Black Women With Natural Hairstyles Are Perceived As Less Professional, Report Says

Black Women With Natural Hairstyles Are Perceived As Less Professional, Report Says

Over the last decade, the natural hair movement has become a powerful force within the beauty industry with more and more Black women embracing their natural textures. Despite the popularity of the movement, many still have to fight against racist attitudes and connotations linked to natural hairstyles. This week, a new study showed that Black woman professionals still struggle with negative perceptions in corporate environments.

New data collected by the Fuqua School of Business at Duke University recently showed that many companies still discriminate against Black women wearing natural hairstyles and found that they were deemed less professional than women with straight hair.

Ashleigh Shelby Rosette who works as a senior associate dean of the university explained the findings illustrated “the impact of a woman’s hairstyle may seem minute, but for Black women, it’s a serious consideration and may contribute to the lack of representation for Blacks in some organizational settings.”

“In the aftermath of the George Floyd murder and the corresponding protests, many organizations have rightly focused on tactics to help eradicate racism at systemic and structural levels,” says Rosette about the findings according to the Huffington Post. “But our individually held biases often precede the type of racist practices that become embedded and normalized within organizations.”

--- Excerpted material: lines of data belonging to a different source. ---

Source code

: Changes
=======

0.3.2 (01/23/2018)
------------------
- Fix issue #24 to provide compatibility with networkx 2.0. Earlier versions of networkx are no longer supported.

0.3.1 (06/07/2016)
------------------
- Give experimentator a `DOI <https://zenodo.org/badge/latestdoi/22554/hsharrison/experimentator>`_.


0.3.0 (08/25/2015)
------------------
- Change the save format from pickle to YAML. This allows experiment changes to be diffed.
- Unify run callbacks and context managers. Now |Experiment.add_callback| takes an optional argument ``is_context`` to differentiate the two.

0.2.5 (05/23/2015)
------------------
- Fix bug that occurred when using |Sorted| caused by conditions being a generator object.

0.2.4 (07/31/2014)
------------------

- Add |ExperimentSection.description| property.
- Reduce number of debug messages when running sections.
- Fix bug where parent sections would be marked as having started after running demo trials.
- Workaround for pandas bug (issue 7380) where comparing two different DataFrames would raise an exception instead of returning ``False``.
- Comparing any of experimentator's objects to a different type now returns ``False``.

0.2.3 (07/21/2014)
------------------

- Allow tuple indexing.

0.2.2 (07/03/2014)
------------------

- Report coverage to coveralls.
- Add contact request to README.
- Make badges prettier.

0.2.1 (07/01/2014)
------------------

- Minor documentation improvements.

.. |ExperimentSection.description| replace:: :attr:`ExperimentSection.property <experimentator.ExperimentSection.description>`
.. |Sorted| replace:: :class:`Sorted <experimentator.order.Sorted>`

“In many Western societies, whites have historically been the dominant social group, and, as a result, the standard for professional appearance is often based on the physical appearance of whites. For women’s hair, that benchmark is having straightened hair,” she added. “When a Black woman chooses to straighten her hair, it should be a personal preference, not a burden to conform to a set of criteria for which there could be adverse consequences.”

The study found that women who worked in a less conservative and more creative environment like ad agencies faced less discrimination. “Some organizations strip away biographical information, such as a person’s name and other clues about gender or race from application materials. This procedure is known as blinding and has been shown to reduce similar types of bias as what we found in our research,” Rosette said.

“But there fundamentally has to be a level of awareness that the natural hair bias exists. If you don’t know that it exists, you can’t know its influence on your decision-making processes.”